[Dataset entries]
---------------

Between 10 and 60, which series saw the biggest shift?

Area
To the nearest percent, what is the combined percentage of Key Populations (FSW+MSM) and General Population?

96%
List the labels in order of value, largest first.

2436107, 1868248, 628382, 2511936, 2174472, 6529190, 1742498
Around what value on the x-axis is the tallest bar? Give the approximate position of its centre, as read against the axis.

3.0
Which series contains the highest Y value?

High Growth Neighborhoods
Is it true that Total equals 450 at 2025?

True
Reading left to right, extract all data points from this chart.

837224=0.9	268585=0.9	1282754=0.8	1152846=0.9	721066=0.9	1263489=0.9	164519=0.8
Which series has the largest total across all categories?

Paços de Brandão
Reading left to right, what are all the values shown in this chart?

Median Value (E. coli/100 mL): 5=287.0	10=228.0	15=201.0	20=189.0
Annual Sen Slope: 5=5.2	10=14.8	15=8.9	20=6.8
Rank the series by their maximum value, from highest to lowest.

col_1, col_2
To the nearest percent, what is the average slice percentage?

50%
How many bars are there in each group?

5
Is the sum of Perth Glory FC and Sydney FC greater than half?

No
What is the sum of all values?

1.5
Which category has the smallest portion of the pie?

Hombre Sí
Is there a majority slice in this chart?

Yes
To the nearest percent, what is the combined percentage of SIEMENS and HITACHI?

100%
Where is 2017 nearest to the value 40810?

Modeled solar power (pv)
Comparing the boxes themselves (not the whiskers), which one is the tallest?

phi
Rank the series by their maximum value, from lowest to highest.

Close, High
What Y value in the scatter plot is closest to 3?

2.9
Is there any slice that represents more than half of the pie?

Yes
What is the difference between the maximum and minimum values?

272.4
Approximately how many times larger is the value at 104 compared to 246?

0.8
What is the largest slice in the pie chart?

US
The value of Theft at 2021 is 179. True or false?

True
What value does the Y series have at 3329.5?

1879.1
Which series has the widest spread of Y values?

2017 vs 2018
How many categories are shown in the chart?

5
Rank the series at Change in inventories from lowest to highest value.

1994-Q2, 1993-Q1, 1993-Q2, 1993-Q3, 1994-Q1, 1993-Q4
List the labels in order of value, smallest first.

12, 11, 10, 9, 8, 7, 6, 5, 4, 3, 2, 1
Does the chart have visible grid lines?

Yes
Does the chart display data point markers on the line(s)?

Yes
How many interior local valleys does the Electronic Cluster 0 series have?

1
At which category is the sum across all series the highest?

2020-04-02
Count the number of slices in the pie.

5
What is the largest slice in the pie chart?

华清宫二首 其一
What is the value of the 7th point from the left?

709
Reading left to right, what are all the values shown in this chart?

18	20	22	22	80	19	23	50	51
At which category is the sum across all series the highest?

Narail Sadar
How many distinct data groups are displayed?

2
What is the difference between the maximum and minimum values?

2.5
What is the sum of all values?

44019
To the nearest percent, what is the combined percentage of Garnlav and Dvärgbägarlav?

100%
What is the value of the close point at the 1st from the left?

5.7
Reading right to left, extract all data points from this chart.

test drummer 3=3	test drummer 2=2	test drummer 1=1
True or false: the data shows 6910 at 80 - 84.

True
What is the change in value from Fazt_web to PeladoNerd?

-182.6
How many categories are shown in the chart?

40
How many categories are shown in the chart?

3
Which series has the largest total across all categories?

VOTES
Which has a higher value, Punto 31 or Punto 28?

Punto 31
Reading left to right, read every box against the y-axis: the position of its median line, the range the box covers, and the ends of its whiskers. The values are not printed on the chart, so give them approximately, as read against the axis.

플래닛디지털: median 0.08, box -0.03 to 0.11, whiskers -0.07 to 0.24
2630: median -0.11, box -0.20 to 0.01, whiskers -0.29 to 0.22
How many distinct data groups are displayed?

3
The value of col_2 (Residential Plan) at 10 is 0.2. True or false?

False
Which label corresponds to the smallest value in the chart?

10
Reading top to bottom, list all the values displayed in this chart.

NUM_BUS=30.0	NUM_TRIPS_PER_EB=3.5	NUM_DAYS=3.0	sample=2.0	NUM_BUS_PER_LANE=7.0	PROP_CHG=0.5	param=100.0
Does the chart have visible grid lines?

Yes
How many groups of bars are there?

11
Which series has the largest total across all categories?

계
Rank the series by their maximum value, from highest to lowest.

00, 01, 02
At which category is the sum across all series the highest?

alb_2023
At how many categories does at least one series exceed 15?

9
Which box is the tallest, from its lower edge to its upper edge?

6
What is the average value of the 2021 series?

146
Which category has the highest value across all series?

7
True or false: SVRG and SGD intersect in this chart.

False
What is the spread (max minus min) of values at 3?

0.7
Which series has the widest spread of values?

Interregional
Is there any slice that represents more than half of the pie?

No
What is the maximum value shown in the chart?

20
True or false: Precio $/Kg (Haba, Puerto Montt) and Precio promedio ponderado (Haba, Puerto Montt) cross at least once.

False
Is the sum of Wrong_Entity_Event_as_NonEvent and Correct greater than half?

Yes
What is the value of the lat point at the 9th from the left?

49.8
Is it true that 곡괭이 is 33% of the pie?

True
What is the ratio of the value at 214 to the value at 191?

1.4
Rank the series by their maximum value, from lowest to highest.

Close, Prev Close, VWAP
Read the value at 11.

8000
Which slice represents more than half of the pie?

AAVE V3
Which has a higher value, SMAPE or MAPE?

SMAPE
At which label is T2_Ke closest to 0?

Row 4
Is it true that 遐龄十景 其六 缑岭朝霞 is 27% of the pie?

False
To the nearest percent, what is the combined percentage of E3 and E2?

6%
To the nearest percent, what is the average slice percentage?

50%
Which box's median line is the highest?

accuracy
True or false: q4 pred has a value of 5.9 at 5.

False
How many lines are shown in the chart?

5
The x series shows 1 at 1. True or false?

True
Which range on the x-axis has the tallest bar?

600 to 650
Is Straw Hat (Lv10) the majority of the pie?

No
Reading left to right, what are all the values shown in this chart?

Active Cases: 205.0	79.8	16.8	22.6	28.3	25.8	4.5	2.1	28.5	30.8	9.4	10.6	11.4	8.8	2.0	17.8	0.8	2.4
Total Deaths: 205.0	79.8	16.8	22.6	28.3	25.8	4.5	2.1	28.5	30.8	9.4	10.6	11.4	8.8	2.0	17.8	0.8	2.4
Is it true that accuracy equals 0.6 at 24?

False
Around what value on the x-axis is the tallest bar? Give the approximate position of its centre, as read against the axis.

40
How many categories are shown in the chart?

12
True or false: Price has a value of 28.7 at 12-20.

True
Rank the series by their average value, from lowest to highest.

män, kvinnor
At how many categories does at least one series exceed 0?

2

---------------

Can you repeat all the lines above, substituting "Rounded to the nearest whole percent" wherever "To the nearest percent" appears and leaving everything else unchanged?

Between 10 and 60, which series saw the biggest shift?

Area
Rounded to the nearest whole percent, what is the combined percentage of Key Populations (FSW+MSM) and General Population?

96%
List the labels in order of value, largest first.

2436107, 1868248, 628382, 2511936, 2174472, 6529190, 1742498
Around what value on the x-axis is the tallest bar? Give the approximate position of its centre, as read against the axis.

3.0
Which series contains the highest Y value?

High Growth Neighborhoods
Is it true that Total equals 450 at 2025?

True
Reading left to right, extract all data points from this chart.

837224=0.9	268585=0.9	1282754=0.8	1152846=0.9	721066=0.9	1263489=0.9	164519=0.8
Which series has the largest total across all categories?

Paços de Brandão
Reading left to right, what are all the values shown in this chart?

Median Value (E. coli/100 mL): 5=287.0	10=228.0	15=201.0	20=189.0
Annual Sen Slope: 5=5.2	10=14.8	15=8.9	20=6.8
Rank the series by their maximum value, from highest to lowest.

col_1, col_2
Rounded to the nearest whole percent, what is the average slice percentage?

50%
How many bars are there in each group?

5
Is the sum of Perth Glory FC and Sydney FC greater than half?

No
What is the sum of all values?

1.5
Which category has the smallest portion of the pie?

Hombre Sí
Is there a majority slice in this chart?

Yes
Rounded to the nearest whole percent, what is the combined percentage of SIEMENS and HITACHI?

100%
Where is 2017 nearest to the value 40810?

Modeled solar power (pv)
Comparing the boxes themselves (not the whiskers), which one is the tallest?

phi
Rank the series by their maximum value, from lowest to highest.

Close, High
What Y value in the scatter plot is closest to 3?

2.9
Is there any slice that represents more than half of the pie?

Yes
What is the difference between the maximum and minimum values?

272.4
Approximately how many times larger is the value at 104 compared to 246?

0.8
What is the largest slice in the pie chart?

US
The value of Theft at 2021 is 179. True or false?

True
What value does the Y series have at 3329.5?

1879.1
Which series has the widest spread of Y values?

2017 vs 2018
How many categories are shown in the chart?

5
Rank the series at Change in inventories from lowest to highest value.

1994-Q2, 1993-Q1, 1993-Q2, 1993-Q3, 1994-Q1, 1993-Q4
List the labels in order of value, smallest first.

12, 11, 10, 9, 8, 7, 6, 5, 4, 3, 2, 1
Does the chart have visible grid lines?

Yes
Does the chart display data point markers on the line(s)?

Yes
How many interior local valleys does the Electronic Cluster 0 series have?

1
At which category is the sum across all series the highest?

2020-04-02
Count the number of slices in the pie.

5
What is the largest slice in the pie chart?

华清宫二首 其一
What is the value of the 7th point from the left?

709
Reading left to right, what are all the values shown in this chart?

18	20	22	22	80	19	23	50	51
At which category is the sum across all series the highest?

Narail Sadar
How many distinct data groups are displayed?

2
What is the difference between the maximum and minimum values?

2.5
What is the sum of all values?

44019
Rounded to the nearest whole percent, what is the combined percentage of Garnlav and Dvärgbägarlav?

100%
What is the value of the close point at the 1st from the left?

5.7
Reading right to left, extract all data points from this chart.

test drummer 3=3	test drummer 2=2	test drummer 1=1
True or false: the data shows 6910 at 80 - 84.

True
What is the change in value from Fazt_web to PeladoNerd?

-182.6
How many categories are shown in the chart?

40
How many categories are shown in the chart?

3
Which series has the largest total across all categories?

VOTES
Which has a higher value, Punto 31 or Punto 28?

Punto 31
Reading left to right, read every box against the y-axis: the position of its median line, the range the box covers, and the ends of its whiskers. The values are not printed on the chart, so give them approximately, as read against the axis.

플래닛디지털: median 0.08, box -0.03 to 0.11, whiskers -0.07 to 0.24
2630: median -0.11, box -0.20 to 0.01, whiskers -0.29 to 0.22
How many distinct data groups are displayed?

3
The value of col_2 (Residential Plan) at 10 is 0.2. True or false?

False
Which label corresponds to the smallest value in the chart?

10
Reading top to bottom, list all the values displayed in this chart.

NUM_BUS=30.0	NUM_TRIPS_PER_EB=3.5	NUM_DAYS=3.0	sample=2.0	NUM_BUS_PER_LANE=7.0	PROP_CHG=0.5	param=100.0
Does the chart have visible grid lines?

Yes
How many groups of bars are there?

11
Which series has the largest total across all categories?

계
Rank the series by their maximum value, from highest to lowest.

00, 01, 02
At which category is the sum across all series the highest?

alb_2023
At how many categories does at least one series exceed 15?

9
Which box is the tallest, from its lower edge to its upper edge?

6
What is the average value of the 2021 series?

146
Which category has the highest value across all series?

7
True or false: SVRG and SGD intersect in this chart.

False
What is the spread (max minus min) of values at 3?

0.7
Which series has the widest spread of values?

Interregional
Is there any slice that represents more than half of the pie?

No
What is the maximum value shown in the chart?

20
True or false: Precio $/Kg (Haba, Puerto Montt) and Precio promedio ponderado (Haba, Puerto Montt) cross at least once.

False
Is the sum of Wrong_Entity_Event_as_NonEvent and Correct greater than half?

Yes
What is the value of the lat point at the 9th from the left?

49.8
Is it true that 곡괭이 is 33% of the pie?

True
What is the ratio of the value at 214 to the value at 191?

1.4
Rank the series by their maximum value, from lowest to highest.

Close, Prev Close, VWAP
Read the value at 11.

8000
Which slice represents more than half of the pie?

AAVE V3
Which has a higher value, SMAPE or MAPE?

SMAPE
At which label is T2_Ke closest to 0?

Row 4
Is it true that 遐龄十景 其六 缑岭朝霞 is 27% of the pie?

False
Rounded to the nearest whole percent, what is the combined percentage of E3 and E2?

6%
Rounded to the nearest whole percent, what is the average slice percentage?

50%
Which box's median line is the highest?

accuracy
True or false: q4 pred has a value of 5.9 at 5.

False
How many lines are shown in the chart?

5
The x series shows 1 at 1. True or false?

True
Which range on the x-axis has the tallest bar?

600 to 650
Is Straw Hat (Lv10) the majority of the pie?

No
Reading left to right, what are all the values shown in this chart?

Active Cases: 205.0	79.8	16.8	22.6	28.3	25.8	4.5	2.1	28.5	30.8	9.4	10.6	11.4	8.8	2.0	17.8	0.8	2.4
Total Deaths: 205.0	79.8	16.8	22.6	28.3	25.8	4.5	2.1	28.5	30.8	9.4	10.6	11.4	8.8	2.0	17.8	0.8	2.4
Is it true that accuracy equals 0.6 at 24?

False
Around what value on the x-axis is the tallest bar? Give the approximate position of its centre, as read against the axis.

40
How many categories are shown in the chart?

12
True or false: Price has a value of 28.7 at 12-20.

True
Rank the series by their average value, from lowest to highest.

män, kvinnor
At how many categories does at least one series exceed 0?

2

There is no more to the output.